## Exercise instructions
Where a line below holds the string "relative", that line goes into the answer.

● ● ● ● ● ● ●

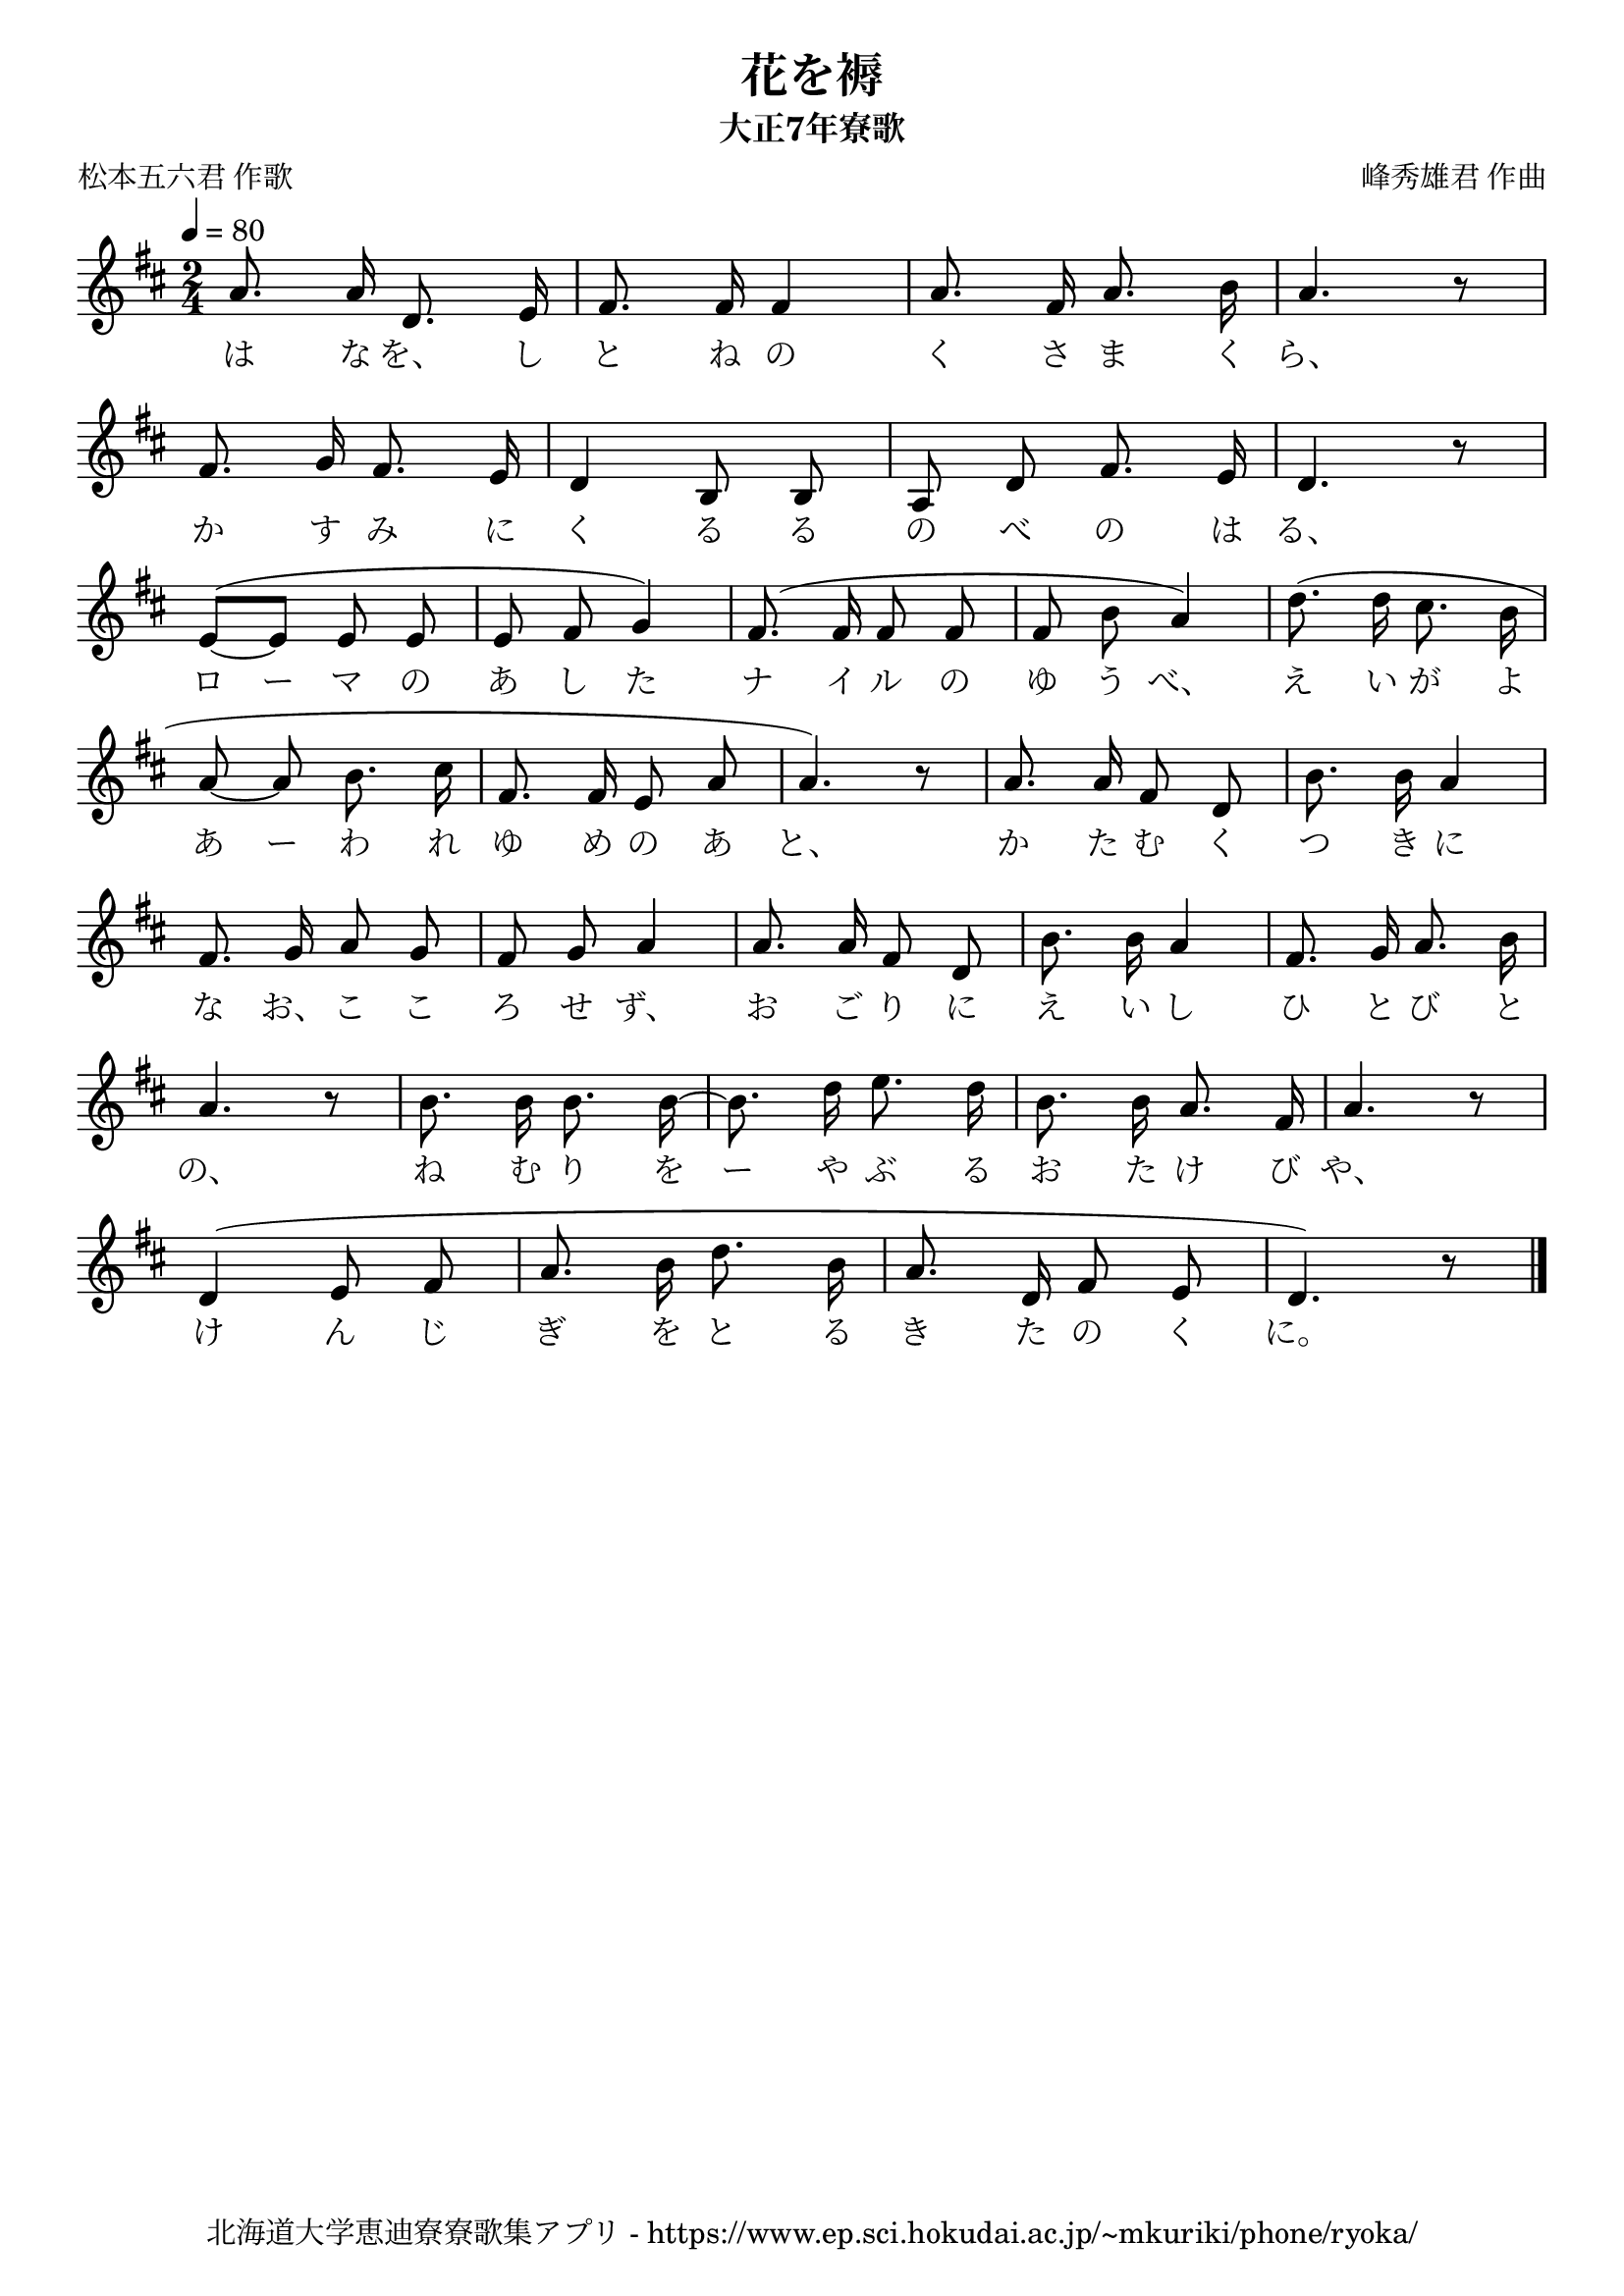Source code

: ﻿\version "2.18.2"

\paper {indent = 0}

\header {
  title = "花を褥"
  subtitle = "大正7年寮歌"
  composer = "峰秀雄君 作曲"
  poet = "松本五六君 作歌"
  tagline = "北海道大学恵迪寮寮歌集アプリ - https://www.ep.sci.hokudai.ac.jp/~mkuriki/phone/ryoka/"
}


melody = \relative c'{
  \tempo 4 = 80
  \autoBeamOff
  \numericTimeSignature
  \override BreathingSign.text = \markup { \musicglyph #"scripts.upedaltoe" } % ブレスの記号指定
  \key d \major 
  \time 2/4
  \set melismaBusyProperties = #'()
  a'8. a16 d,8. e16 |
  fis8. fis16 fis4 |
  a8. fis16 a8. b16 |
  a4. r8 | \break
  fis8. g16 fis8. e16 |
  d4 b8 b8 |
  a8 d8 fis8. e16 |
  d4. r8 | \break
  e8~ ^([e8] e8 e8 |
  e8 fis8 g4) |
  fis8. (fis16 fis8 fis8 |
  fis8 b8 a4) |
  d8. (d16 cis8. b16 | \break
  a8~ a8 b8. cis16 |
  fis,8. fis16 e8 a8 |
  a4.) r8 |
  a8. a16 fis8 d8 |
  b'8. b16 a4 | \break
  fis8. g16 a8 g8 |
  fis8 g8 a4 |
  a8. a16 fis8 d8 |
  b'8. b16 a4 |
  fis8. g16 a8. b16 | \break
  a4. r8 |
  b8. b16 b8. b16~ |
  b8. d16 e8. d16 |
  b8. b16 a8. fis16 |
  a4. r8 | \break
  d,4 (e8 fis8 |
  a8. b16 d8. b16 |
  a8. d,16 fis8 e8 |
  d4.) r8   
  \bar "|." \break
}

text = \lyricmode {
  は な を、 し と ね の く さ ま く ら、
  か す み に く る る の べ の は る、
  ロ ー マ の あ し た ナ イ ル の ゆ う べ、 え い が よ
  あ ー わ れ ゆ め の あ と、 か た む く つ き に 
  な お、 こ こ ろ せ ず、 お ご り に え い し ひ と び と
  の、 ね む り を ー や ぶ る お た け び や、
  け ん じ ぎ を と る き た の く に。
}

drum = \drummode{
  
}

\score {
  <<
    % ギターコード
    %{
    \new ChordNames \with {midiInstrument = #"acoustic guitar (nylon)"}{
      \set chordChanges = ##t
      \harmony
    }
    %}
    
    % メロディーライン
    \new Voice = "one"{\melody}
    % 歌詞
    \new Lyrics \lyricsto "one" \text
    % 太鼓
    % \new DrumStaff \with{
    %   \remove "Time_signature_engraver"
    %   drumStyleTable = #percussion-style
    %   \override StaffSymbol.line-count = #1
    %   \hide Stem
    % }
    % \drum
  >>
  
\midi {}
\layout {
  \context {
    \Score
    \remove "Bar_number_engraver"
  }
}

}



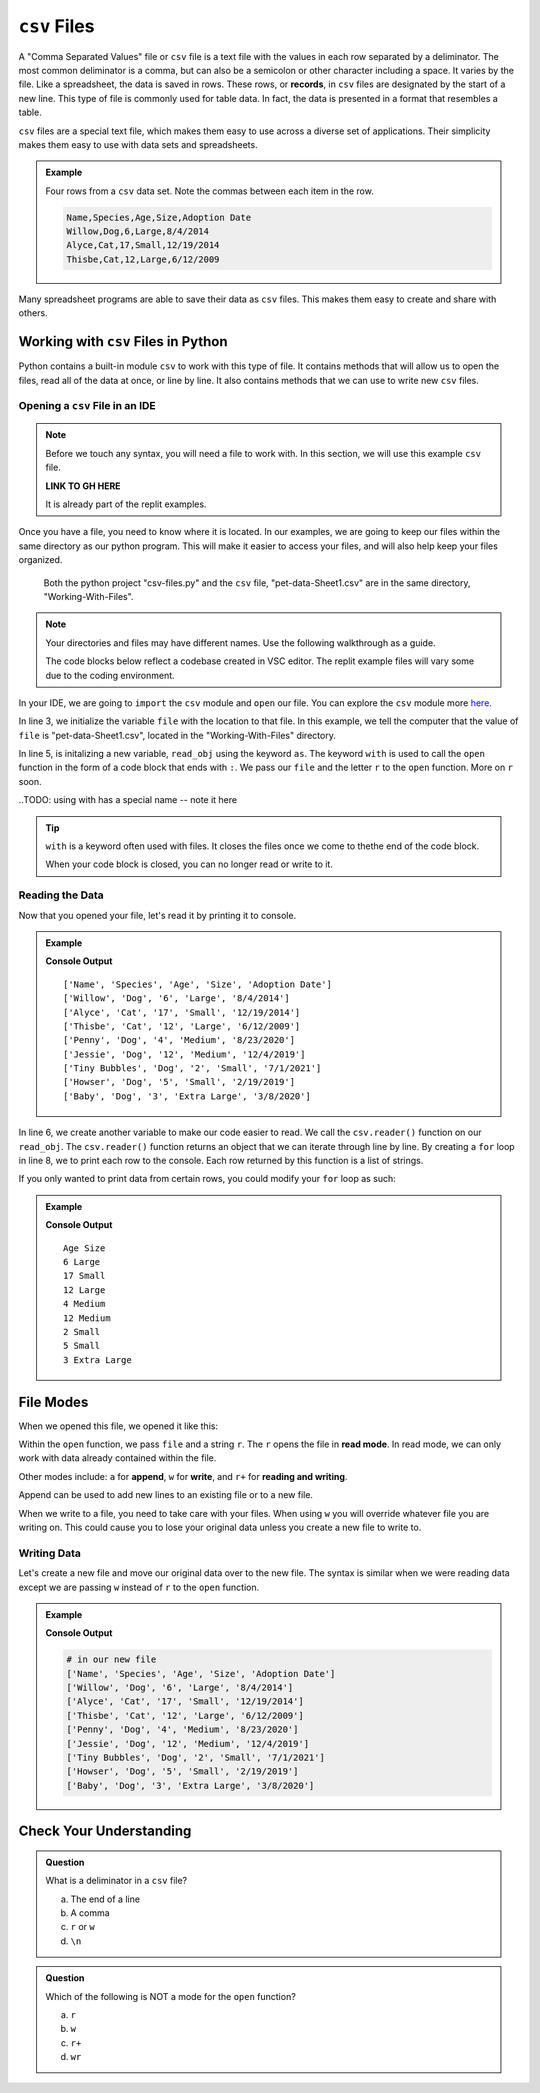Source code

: .. TODO: GH code needed

``csv`` Files 
=============


A "Comma Separated Values" file or ``csv`` file is a text file with the values in each row separated by a deliminator.
The most common deliminator is a comma, but can also be a semicolon or other character including a space.  It varies by the file.
Like a spreadsheet, the data is saved in rows.  These rows, or **records**, in ``csv`` files are designated by the start of a new line.  
This type of file is commonly used for table data.  In fact, the data is presented in a format that resembles a table.

``csv`` files are a special text file, which makes them easy to use across a diverse set of applications.
Their simplicity makes them easy to use with data sets and spreadsheets.

.. admonition:: Example

   Four rows from a ``csv`` data set.  Note the commas between each item in the row.

   .. sourcecode:: python

      Name,Species,Age,Size,Adoption Date
      Willow,Dog,6,Large,8/4/2014
      Alyce,Cat,17,Small,12/19/2014
      Thisbe,Cat,12,Large,6/12/2009


Many spreadsheet programs are able to save their data as ``csv`` files.  
This makes them easy to create and share with others.


Working with ``csv`` Files in Python
------------------------------------

Python contains a built-in module ``csv`` to work with this type of file.  
It contains methods that will allow us to open the files, read all of the data at once, or line by line.
It also contains methods that we can use to write new ``csv`` files.

Opening a ``csv`` File in an IDE
^^^^^^^^^^^^^^^^^^^^^^^^^^^^^^^^

.. TODO: Create GH for the files

.. admonition:: Note

   Before we touch any syntax, you will need a file to work with.  
   In this section, we will use this example ``csv`` file.

   **LINK TO GH HERE**

   It is already part of the replit examples.  

Once you have a file, you need to know where it is located.  
In our examples, we are going to keep our files within the same directory as our python program.
This will make it easier to access your files, and will also help keep your files organized.

.. figure:: figures/file-tree.png
   :scale: 75%
   :alt: View of the GUI terminal showing the python project "csv-files.py" and the ``csv`` file, "pet-data-Sheet1.csv" are in the same directory.

   Both the python project "csv-files.py" and the ``csv`` file, "pet-data-Sheet1.csv" are in the same directory, "Working-With-Files".

.. admonition:: Note

   Your directories and files may have different names.  Use the following walkthrough as a guide.

   The code blocks below reflect a codebase created in VSC editor.  
   The replit example files will vary some due to the coding environment.


In your IDE, we are going to ``import`` the ``csv`` module and ``open`` our file.  
You can explore the ``csv`` module more `here <https://docs.python.org/3/library/csv.html>`_.

.. sourcecode:: python
   :linenos:

   import csv

   file = "Working-With-Files/pet-data-Sheet1.csv"

   with open(file, "r") as read_obj:

In line 3, we initialize the variable ``file`` with the location to that file.
In this example, we tell the computer that the value of ``file`` is "pet-data-Sheet1.csv", located in the "Working-With-Files" directory.

In line 5, is initalizing a new variable, ``read_obj`` using the keyword ``as``.  
The keyword ``with`` is used to call the ``open`` function in the form of a code block that ends with ``:``.  
We pass our ``file`` and the letter ``r`` to the ``open`` function.  More on ``r`` soon.

..TODO:  using with has a special name -- note it here

.. admonition:: Tip
   
   ``with`` is a keyword often used with files.  
   It closes the files once we come to thethe end of the code block.

   When your code block is closed, you can no longer read or write to it.

Reading the Data
^^^^^^^^^^^^^^^^

Now that you opened your file, let's read it by printing it to console.

.. admonition:: Example

   .. replit:: python
      :slug: Read-csv-Practice
      :linenos:
         
      import csv

      file = "Working-With-Files/pet-data-Sheet1.csv"

      with open(file, "r") as read_obj:
         csv_reader = csv.reader(read_obj)
         
         for row in csv_reader:
            print(row)

   **Console Output**

   ::

      ['Name', 'Species', 'Age', 'Size', 'Adoption Date']
      ['Willow', 'Dog', '6', 'Large', '8/4/2014']
      ['Alyce', 'Cat', '17', 'Small', '12/19/2014']
      ['Thisbe', 'Cat', '12', 'Large', '6/12/2009']
      ['Penny', 'Dog', '4', 'Medium', '8/23/2020']
      ['Jessie', 'Dog', '12', 'Medium', '12/4/2019']
      ['Tiny Bubbles', 'Dog', '2', 'Small', '7/1/2021']
      ['Howser', 'Dog', '5', 'Small', '2/19/2019']
      ['Baby', 'Dog', '3', 'Extra Large', '3/8/2020']  


In line 6, we create another variable to make our code easier to read.  
We call the ``csv.reader()`` function on our ``read_obj``.
The ``csv.reader()`` function returns an object that we can iterate through line by line.
By creating a ``for`` loop in line 8, we to print each row to the console.
Each row returned by this function is a list of strings.


If you only wanted to print data from certain rows, you could modify your ``for`` loop as such:

.. admonition:: Example

   .. sourcecode:: python
      :lineno-start: 8

      for row in csv.reader(read_obj):
         print(row[2], row[3])

   **Console Output**

   ::

      Age Size
      6 Large
      17 Small
      12 Large
      4 Medium
      12 Medium
      2 Small
      5 Small
      3 Extra Large


File Modes
----------

When we opened this file, we opened it like this:

.. sourcecode:: python
   :lineno-start: 5

   with open(file, "r") as read_obj:


Within the ``open`` function, we pass ``file`` and a string ``r``.
The ``r`` opens the file in **read mode**.  
In read mode, we can only work with data already contained within the file.

Other modes include: ``a`` for **append**, ``w`` for **write**, and ``r+`` for **reading and writing**.

Append can be used to add new lines to an existing file or to a new file.

When we write to a file, you need to take care with your files.  
When using ``w`` you will override whatever file you are writing on.
This could cause you to lose your original data unless you create a new file to write to.

Writing Data
^^^^^^^^^^^^

Let's create a new file and move our original data over to the new file.
The syntax is similar when we were reading data except we are passing ``w`` instead of ``r`` to the ``open`` function.

.. admonition:: Example

   .. replit:: python
      :slug: Write-csv-Practice
      :linenos:

      import csv

      file = "pet-data-Sheet1.csv"
      new_file = "new-pet-data.csv"

      with open(file, "w") as read_obj:
         csv_reader = csv.reader(read_obj)
         with open(new_file, "w") as write_obj:
            for line in read_obj:
               write_obj.write(line)  

   **Console Output**

   .. sourcecode:: python

      # in our new file
      ['Name', 'Species', 'Age', 'Size', 'Adoption Date']
      ['Willow', 'Dog', '6', 'Large', '8/4/2014']
      ['Alyce', 'Cat', '17', 'Small', '12/19/2014']
      ['Thisbe', 'Cat', '12', 'Large', '6/12/2009']
      ['Penny', 'Dog', '4', 'Medium', '8/23/2020']
      ['Jessie', 'Dog', '12', 'Medium', '12/4/2019']
      ['Tiny Bubbles', 'Dog', '2', 'Small', '7/1/2021']
      ['Howser', 'Dog', '5', 'Small', '2/19/2019']
      ['Baby', 'Dog', '3', 'Extra Large', '3/8/2020']  



Check Your Understanding
------------------------

.. admonition:: Question

   What is a deliminator in a ``csv`` file?

   a. The end of a line
   b. A comma
   c. ``r`` or ``w``
   d. ``\n``

.. ans: b

.. admonition:: Question

   Which of the following is NOT a mode for the ``open`` function?

   a. ``r``
   b. ``w``
   c. ``r+``
   d. ``wr``

.. ans: d
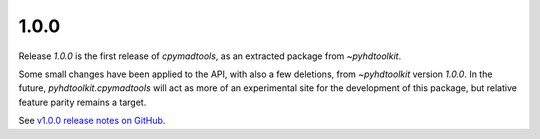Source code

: .. _release_1.0.0:

1.0.0
-----

Release `1.0.0` is the first release of `cpymadtools`, as an extracted package from `~pyhdtoolkit`.

Some small changes have been applied to the API, with also a few deletions, from `~pyhdtoolkit` version `1.0.0`.
In the future, `pyhdtoolkit.cpymadtools` will act as more of an experimental site for the development of this package,
but relative feature parity remains a target.

See `v1.0.0 release notes on GitHub <https://github.com/fsoubelet/cpymadtools/releases/tag/1.0.0>`_.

● ● ● ● ● ● ●

## Output of the exercise
melody = \relative c'{
but relative feature parity remains a target.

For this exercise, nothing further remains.